Other Professional Division cases involved such matters as access to documentary holdings, uncollegial conduct, improper recruiting practices (two cases), and publisher-author relations. In each case a finding was reached and the parties advised.

The Professional Division also responded to the Council’s directive that it come up with a “wish list” of what it would like to do if we should strike oil underneath 400 A Street. The Committee then spent considerable time making certain clarifications in its policies and procedures for implementing and enforcing the Statement on Standards of Professional Conduct, particularly as regards publicity about the cases after they are completed.

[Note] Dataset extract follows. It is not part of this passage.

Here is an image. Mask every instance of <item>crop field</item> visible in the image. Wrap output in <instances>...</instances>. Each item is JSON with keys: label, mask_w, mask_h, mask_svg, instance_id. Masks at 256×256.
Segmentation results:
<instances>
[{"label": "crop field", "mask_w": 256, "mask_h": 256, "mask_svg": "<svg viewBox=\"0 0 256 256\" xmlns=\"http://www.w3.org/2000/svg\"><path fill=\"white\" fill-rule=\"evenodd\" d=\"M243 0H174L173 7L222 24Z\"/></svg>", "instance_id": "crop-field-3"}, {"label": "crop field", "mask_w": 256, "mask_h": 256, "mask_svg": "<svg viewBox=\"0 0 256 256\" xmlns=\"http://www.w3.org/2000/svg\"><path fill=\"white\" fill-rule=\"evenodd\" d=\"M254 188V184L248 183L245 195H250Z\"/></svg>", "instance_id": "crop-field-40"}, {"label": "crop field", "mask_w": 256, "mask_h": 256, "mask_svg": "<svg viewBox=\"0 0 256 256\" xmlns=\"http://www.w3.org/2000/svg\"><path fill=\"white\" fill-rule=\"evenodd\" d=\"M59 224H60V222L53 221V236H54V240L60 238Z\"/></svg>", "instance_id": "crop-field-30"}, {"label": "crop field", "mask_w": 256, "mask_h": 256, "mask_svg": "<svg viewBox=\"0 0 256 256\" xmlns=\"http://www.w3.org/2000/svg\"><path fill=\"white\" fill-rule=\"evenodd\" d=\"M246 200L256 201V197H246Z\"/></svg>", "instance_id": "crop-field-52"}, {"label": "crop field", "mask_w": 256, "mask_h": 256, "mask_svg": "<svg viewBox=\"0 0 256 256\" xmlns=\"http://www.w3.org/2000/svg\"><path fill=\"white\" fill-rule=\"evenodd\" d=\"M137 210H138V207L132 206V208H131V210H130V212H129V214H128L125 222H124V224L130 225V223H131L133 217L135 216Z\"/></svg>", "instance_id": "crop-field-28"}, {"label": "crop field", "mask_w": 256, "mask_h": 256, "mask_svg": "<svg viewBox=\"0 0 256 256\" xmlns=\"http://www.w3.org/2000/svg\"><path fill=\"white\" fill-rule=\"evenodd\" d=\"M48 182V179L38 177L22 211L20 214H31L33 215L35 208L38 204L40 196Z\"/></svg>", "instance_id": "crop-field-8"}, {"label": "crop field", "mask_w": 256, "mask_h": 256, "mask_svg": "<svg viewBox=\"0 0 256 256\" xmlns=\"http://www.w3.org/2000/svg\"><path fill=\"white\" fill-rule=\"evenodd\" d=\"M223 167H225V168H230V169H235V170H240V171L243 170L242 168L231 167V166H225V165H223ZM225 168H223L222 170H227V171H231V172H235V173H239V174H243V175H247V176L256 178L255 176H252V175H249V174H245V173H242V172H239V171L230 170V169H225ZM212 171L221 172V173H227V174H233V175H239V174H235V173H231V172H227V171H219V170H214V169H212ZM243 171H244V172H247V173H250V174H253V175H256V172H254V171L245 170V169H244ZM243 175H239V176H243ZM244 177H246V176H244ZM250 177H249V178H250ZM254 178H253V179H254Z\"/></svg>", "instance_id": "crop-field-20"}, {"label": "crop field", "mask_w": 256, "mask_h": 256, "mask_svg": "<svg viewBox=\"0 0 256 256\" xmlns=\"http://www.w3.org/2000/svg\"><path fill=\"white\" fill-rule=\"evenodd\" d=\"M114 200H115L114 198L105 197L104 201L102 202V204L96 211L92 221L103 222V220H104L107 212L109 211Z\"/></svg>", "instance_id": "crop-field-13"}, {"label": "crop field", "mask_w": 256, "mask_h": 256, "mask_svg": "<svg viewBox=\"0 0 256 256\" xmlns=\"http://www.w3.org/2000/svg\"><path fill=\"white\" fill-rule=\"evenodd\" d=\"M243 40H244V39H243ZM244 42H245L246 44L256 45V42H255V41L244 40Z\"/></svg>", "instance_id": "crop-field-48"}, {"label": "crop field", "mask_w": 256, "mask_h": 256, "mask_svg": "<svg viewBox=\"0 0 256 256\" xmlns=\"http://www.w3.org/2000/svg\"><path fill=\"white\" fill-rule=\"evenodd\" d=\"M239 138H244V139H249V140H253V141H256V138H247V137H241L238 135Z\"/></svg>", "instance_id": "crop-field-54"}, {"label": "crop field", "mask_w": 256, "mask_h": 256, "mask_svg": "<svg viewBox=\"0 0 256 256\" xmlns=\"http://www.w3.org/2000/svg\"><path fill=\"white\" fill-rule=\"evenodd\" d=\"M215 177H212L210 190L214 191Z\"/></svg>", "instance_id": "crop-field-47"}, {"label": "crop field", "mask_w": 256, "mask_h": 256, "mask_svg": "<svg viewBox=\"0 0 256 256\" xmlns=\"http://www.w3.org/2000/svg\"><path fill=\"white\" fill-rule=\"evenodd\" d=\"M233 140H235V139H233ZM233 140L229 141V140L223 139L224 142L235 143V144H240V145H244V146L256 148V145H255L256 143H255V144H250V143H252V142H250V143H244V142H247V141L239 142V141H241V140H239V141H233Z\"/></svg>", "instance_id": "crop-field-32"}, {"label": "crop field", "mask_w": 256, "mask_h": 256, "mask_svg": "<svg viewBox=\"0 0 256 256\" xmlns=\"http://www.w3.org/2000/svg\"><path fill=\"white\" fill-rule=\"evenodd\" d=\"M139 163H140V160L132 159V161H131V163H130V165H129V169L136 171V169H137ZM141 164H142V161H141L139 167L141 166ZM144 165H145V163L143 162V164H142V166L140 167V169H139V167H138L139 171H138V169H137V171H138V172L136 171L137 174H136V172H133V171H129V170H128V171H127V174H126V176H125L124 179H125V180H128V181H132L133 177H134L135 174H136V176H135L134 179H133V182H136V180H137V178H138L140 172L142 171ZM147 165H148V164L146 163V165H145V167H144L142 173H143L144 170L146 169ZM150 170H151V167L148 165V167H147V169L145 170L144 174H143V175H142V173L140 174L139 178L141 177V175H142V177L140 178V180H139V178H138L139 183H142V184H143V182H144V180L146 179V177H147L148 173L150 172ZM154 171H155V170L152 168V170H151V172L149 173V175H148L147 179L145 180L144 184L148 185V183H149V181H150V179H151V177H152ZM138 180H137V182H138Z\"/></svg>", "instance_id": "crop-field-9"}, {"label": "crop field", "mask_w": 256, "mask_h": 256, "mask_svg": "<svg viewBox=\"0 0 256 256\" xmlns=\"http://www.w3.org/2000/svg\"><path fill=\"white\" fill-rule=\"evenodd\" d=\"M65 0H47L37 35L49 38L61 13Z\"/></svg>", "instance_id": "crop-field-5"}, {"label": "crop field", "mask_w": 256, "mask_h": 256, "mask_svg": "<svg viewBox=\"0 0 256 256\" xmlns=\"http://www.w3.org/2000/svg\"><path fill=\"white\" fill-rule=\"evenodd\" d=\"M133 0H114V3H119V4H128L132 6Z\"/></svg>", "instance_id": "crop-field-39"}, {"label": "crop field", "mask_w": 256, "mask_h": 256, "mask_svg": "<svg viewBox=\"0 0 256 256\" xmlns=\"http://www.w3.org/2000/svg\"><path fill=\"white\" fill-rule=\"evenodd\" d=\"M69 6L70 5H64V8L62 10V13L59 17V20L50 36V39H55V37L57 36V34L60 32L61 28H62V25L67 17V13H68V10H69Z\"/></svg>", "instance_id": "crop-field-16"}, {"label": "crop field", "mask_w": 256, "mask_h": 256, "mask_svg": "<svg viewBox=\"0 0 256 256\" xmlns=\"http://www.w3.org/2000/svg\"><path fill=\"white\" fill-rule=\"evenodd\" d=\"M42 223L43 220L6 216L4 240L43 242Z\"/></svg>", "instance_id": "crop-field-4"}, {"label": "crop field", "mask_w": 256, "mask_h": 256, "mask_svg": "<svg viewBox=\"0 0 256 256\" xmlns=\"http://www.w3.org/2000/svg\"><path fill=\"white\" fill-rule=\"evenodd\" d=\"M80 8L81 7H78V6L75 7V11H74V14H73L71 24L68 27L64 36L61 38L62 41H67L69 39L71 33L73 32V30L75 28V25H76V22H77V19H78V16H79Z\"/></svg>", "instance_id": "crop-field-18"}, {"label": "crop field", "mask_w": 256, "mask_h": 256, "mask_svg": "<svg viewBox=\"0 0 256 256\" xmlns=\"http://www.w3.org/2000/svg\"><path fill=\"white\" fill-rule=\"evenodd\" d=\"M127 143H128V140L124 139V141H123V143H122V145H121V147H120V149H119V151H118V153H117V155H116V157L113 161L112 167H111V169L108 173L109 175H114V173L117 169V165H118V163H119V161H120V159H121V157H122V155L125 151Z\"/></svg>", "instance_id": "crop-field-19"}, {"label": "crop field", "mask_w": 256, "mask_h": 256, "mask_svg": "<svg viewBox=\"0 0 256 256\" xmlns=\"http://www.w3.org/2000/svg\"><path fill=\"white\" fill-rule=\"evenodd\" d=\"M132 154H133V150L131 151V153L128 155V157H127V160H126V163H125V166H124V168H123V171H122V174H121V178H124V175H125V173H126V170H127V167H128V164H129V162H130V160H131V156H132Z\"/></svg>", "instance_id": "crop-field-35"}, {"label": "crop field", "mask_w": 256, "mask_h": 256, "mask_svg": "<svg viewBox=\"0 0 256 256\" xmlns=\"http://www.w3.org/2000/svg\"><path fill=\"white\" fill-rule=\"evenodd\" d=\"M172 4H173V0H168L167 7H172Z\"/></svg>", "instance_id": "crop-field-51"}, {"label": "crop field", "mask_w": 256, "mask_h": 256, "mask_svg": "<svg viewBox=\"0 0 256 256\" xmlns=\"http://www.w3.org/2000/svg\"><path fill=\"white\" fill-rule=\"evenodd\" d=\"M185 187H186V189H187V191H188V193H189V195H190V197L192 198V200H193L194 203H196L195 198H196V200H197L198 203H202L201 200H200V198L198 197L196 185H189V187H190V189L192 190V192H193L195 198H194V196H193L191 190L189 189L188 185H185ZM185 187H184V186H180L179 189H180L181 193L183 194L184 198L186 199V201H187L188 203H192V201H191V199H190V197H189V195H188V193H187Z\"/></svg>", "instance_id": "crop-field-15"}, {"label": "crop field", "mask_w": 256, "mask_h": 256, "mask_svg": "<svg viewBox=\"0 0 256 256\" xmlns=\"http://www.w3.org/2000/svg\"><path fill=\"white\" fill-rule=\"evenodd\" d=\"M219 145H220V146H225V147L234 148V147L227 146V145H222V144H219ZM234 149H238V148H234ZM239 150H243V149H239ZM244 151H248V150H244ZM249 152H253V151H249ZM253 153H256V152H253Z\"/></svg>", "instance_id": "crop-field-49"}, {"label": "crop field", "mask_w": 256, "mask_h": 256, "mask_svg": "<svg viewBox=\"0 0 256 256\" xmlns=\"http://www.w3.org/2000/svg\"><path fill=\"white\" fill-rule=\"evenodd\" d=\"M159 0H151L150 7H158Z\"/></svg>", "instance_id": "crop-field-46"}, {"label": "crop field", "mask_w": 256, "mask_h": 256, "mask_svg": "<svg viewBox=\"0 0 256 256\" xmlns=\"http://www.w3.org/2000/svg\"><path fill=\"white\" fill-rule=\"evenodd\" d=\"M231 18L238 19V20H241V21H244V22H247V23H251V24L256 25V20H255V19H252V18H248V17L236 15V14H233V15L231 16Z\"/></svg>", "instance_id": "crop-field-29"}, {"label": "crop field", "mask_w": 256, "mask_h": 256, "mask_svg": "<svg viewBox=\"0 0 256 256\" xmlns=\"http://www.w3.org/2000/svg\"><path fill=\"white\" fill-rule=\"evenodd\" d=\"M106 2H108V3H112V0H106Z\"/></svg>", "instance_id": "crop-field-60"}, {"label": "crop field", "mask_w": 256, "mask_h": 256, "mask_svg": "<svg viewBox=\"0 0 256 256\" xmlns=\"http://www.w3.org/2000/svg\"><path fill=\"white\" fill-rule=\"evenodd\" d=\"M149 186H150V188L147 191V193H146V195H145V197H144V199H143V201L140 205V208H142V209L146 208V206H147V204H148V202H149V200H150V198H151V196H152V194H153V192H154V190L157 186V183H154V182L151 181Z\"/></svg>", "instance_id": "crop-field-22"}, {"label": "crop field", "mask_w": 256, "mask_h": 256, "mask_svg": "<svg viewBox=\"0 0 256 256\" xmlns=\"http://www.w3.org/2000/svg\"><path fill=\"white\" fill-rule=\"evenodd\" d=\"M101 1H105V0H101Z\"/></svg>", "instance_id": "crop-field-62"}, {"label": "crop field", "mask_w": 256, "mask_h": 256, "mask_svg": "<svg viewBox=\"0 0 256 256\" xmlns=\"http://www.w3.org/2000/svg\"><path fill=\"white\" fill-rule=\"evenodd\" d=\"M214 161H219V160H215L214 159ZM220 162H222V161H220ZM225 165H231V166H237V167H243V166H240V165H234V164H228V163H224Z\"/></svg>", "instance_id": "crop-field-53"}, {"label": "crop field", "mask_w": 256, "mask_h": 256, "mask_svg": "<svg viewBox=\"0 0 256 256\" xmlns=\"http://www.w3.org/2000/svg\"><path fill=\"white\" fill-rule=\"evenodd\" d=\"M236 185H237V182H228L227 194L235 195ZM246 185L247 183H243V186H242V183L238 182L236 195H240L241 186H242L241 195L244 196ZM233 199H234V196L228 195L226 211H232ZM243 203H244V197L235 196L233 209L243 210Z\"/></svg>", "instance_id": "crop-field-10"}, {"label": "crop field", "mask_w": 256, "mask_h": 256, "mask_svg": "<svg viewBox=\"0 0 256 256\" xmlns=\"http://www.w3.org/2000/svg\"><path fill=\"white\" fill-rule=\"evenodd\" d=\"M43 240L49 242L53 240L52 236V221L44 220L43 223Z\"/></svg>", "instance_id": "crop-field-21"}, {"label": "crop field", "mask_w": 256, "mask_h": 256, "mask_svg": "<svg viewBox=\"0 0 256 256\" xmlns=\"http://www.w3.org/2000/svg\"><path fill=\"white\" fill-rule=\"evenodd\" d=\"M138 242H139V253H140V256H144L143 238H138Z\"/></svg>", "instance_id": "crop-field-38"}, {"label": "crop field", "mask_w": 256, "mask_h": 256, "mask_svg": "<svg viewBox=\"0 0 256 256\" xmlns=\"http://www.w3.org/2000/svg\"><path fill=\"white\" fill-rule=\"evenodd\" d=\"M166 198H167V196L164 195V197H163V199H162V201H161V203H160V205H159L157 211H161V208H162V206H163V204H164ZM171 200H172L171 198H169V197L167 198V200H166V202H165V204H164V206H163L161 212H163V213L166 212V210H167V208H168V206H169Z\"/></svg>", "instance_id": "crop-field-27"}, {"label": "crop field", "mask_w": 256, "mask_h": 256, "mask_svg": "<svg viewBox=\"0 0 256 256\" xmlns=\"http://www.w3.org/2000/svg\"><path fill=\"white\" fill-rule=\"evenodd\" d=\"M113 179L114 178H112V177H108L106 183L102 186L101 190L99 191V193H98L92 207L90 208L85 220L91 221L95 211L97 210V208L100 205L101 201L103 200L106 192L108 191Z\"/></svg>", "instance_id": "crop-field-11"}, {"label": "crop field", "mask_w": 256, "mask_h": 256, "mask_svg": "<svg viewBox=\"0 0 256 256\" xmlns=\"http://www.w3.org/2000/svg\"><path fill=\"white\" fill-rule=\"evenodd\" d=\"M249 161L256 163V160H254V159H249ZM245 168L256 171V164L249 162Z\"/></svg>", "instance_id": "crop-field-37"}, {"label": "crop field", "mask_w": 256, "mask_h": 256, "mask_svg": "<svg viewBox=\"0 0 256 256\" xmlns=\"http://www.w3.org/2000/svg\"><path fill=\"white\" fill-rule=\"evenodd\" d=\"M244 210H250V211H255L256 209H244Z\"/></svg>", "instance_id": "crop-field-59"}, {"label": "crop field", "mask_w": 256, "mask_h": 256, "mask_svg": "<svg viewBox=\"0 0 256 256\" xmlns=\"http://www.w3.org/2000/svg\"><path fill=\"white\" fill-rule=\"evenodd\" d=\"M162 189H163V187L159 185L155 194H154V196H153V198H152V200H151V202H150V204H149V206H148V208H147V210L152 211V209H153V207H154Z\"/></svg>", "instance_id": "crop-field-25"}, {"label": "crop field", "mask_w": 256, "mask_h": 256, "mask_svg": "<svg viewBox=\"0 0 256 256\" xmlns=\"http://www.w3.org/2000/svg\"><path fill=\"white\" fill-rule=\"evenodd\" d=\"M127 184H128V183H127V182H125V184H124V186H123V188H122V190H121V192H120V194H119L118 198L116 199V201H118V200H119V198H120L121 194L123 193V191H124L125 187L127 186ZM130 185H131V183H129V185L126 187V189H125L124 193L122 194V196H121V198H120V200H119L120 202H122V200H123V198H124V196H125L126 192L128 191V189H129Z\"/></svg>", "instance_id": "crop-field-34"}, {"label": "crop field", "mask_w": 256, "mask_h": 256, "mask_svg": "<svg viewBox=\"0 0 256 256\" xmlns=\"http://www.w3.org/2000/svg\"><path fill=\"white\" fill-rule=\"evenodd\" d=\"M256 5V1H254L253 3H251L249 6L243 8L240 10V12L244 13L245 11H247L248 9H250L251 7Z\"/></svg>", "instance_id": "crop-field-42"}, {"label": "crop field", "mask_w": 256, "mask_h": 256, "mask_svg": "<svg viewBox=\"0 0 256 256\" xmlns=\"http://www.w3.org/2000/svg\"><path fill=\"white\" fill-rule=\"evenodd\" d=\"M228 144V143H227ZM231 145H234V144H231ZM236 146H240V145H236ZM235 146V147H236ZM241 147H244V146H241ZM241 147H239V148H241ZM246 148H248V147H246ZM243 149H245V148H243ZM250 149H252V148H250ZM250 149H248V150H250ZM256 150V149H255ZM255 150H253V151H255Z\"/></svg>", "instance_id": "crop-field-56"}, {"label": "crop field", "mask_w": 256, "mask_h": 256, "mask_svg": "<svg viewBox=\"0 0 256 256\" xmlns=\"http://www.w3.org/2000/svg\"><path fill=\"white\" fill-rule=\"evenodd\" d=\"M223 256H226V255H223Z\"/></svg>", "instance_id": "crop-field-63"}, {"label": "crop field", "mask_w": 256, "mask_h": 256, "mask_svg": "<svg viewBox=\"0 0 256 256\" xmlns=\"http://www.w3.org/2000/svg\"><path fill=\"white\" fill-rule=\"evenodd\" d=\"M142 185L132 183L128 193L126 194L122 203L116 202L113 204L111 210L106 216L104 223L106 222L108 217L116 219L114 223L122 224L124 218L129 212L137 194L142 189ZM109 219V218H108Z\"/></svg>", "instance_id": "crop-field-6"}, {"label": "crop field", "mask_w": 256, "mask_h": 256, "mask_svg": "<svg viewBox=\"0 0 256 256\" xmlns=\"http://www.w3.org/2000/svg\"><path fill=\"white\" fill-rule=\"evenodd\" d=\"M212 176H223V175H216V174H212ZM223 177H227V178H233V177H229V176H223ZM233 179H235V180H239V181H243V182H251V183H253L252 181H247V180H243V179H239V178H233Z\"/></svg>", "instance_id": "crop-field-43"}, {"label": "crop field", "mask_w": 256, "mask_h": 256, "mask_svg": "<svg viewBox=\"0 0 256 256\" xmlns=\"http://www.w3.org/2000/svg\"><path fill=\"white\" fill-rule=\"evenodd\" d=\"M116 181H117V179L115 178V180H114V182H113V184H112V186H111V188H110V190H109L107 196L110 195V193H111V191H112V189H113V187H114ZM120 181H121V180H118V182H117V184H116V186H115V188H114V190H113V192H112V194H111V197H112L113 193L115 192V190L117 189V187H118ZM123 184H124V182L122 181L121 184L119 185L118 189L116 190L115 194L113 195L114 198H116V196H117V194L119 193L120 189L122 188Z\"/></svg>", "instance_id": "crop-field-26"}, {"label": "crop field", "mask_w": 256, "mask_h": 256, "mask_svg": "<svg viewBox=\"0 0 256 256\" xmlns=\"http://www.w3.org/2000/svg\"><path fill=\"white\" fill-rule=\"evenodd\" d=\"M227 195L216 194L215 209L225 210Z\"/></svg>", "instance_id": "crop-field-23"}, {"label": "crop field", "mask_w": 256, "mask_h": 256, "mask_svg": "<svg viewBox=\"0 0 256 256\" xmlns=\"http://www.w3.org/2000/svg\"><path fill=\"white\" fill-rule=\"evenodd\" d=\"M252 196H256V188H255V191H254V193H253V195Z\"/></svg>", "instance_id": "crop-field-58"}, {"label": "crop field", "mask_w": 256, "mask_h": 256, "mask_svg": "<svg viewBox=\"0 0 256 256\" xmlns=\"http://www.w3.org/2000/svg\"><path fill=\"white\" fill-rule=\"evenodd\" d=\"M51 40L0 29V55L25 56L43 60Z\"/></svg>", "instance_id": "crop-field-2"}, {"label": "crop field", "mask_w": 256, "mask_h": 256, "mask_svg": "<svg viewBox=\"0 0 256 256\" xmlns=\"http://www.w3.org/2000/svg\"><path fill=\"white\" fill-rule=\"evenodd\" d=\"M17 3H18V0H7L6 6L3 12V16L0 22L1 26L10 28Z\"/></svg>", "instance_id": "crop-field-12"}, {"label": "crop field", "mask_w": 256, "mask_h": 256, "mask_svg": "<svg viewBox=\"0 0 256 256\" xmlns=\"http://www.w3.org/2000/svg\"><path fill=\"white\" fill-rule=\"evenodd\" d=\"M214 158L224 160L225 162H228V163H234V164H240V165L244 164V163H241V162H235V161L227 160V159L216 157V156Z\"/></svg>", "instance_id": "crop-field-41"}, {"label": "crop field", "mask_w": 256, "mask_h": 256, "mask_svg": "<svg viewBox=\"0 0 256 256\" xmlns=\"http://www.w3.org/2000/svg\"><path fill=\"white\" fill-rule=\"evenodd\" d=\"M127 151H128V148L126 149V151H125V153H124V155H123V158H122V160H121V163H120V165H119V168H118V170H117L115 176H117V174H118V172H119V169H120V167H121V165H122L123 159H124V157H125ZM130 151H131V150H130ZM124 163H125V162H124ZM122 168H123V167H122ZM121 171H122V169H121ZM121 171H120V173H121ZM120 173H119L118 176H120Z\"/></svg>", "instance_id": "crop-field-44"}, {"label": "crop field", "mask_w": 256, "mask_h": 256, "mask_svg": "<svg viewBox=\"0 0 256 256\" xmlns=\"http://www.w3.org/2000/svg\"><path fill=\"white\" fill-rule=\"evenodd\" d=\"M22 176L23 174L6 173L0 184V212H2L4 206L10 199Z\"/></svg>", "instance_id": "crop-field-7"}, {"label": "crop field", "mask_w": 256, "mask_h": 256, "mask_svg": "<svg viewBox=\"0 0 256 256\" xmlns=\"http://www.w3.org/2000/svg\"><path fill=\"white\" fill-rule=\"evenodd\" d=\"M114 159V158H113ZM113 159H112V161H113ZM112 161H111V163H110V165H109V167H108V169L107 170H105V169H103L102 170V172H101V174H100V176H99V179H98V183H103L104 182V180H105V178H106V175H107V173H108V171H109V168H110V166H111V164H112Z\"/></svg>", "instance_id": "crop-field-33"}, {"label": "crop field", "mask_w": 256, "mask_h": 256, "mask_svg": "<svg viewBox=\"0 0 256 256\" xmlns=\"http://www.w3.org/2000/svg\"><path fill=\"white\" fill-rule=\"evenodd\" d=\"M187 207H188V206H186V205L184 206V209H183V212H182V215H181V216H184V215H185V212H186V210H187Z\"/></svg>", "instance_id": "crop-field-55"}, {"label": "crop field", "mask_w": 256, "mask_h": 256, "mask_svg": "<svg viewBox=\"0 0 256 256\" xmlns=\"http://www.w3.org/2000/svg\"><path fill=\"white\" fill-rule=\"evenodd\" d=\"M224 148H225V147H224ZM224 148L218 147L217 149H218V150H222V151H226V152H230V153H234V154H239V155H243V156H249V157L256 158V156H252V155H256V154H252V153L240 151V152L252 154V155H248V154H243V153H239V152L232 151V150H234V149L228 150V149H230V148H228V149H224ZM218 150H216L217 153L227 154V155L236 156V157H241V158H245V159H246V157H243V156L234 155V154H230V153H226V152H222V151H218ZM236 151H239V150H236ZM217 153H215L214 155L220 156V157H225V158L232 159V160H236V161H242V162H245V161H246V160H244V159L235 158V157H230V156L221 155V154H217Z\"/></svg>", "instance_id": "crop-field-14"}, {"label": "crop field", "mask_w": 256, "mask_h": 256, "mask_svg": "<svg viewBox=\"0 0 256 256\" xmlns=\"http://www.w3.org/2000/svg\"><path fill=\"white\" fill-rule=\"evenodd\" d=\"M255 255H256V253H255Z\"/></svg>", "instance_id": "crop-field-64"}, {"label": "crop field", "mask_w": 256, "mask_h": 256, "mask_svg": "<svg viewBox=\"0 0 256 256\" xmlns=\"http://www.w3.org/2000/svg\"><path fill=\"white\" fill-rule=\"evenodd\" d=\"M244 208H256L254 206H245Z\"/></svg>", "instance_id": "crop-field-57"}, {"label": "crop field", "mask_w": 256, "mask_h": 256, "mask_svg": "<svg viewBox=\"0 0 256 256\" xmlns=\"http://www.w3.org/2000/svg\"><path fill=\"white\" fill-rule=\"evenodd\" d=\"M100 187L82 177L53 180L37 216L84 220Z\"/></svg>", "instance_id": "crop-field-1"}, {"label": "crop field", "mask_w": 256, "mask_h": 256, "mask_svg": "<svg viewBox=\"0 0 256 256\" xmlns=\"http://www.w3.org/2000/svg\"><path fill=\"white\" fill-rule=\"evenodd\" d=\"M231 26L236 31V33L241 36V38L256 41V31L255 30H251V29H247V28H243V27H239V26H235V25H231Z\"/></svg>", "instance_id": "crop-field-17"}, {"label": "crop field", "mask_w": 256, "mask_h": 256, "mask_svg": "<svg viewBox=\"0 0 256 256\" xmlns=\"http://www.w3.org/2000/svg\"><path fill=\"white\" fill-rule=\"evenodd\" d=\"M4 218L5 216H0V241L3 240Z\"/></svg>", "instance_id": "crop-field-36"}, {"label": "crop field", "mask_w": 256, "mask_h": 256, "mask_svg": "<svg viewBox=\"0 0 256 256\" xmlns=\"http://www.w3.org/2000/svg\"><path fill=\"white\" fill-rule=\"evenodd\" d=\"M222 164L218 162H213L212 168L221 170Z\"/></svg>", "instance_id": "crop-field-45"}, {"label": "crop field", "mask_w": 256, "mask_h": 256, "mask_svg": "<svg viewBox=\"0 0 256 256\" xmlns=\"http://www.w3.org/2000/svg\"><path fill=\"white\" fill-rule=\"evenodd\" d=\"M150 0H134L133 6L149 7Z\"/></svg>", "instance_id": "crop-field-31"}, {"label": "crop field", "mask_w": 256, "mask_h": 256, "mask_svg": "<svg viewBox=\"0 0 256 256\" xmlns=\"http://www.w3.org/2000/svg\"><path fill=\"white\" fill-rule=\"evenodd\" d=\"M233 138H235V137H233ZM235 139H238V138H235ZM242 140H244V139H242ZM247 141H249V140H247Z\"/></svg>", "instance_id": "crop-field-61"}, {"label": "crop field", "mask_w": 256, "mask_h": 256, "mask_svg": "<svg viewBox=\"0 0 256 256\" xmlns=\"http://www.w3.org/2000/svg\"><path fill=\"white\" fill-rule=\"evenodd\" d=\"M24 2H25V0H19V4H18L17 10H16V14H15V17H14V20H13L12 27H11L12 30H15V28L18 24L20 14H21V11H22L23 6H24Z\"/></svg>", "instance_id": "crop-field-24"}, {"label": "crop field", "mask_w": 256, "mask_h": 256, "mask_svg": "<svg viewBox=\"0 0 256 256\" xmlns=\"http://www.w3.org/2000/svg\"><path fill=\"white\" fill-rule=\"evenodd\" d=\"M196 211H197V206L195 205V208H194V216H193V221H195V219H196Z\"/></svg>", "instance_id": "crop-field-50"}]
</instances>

The Teaching Division convened on November 3–4 both to transact its own business and to meet with a representative group of Latino historians regarding the flow of minorities into the history-training pipeline. It reached a decision on the selection of the 1989 recipient of the Eugene Asher Award for Distinguished Teaching that will be announced at the annual meeting and adopted a couple of clarifying rules for the award and procedures for selection. The Committee also assembled a list of secondary school history faculty members and two-year college history faculty members to bring to the attention of the Association’s Committee on Committees and Nominating Committee for consideration for appointive and elective posts in the Association. It also began the design of an institutional services program to be made available to secondary school faculty, shaped to supply their special needs and interests. Like the other two Divisions reported on above, the Teaching Division also assembled for the Council’s consideration a “wish list” of things it would like to see done, if resources can be found. The Division then considered and adopted drafts of annual meeting teaching sessions to be forwarded to the 1990 Program Committee and began the task of reviewing and updating the AHA’s 1982 Guidelines for Certification of History Teachers.

On November 4, five outstanding representatives of the Latino historical community joined the Teaching Division for a full day of rewarding discussion. The meeting focused on initiatives that the AHA can take to increase the access and flow of members of this community into the educational pipeline that supplies the history profession at all levels. Proposals ranged from changes within the AHA to improve the climate for minority scholars to ambitious programs for early recruitment at the secondary-school level.

Besides the important business of the three principal committees of the Association, October/November saw two other meetings whose importance merits attention in this column. On October 14, AHA staff were pleased to be included in a luncheon meeting of the Virginia Society of History Teachers at its annual meeting at George Mason University. The AHA’s executive director was asked to talk about the Association’s many activities in the teaching field and its especial interest in restoring the long-lost unity of teaching among all stages of the academic and educational process. On November 2–3, staff participated in the annual Ford Foundation doctoral and postdoctoral fellows conference at the National Academy of Sciences.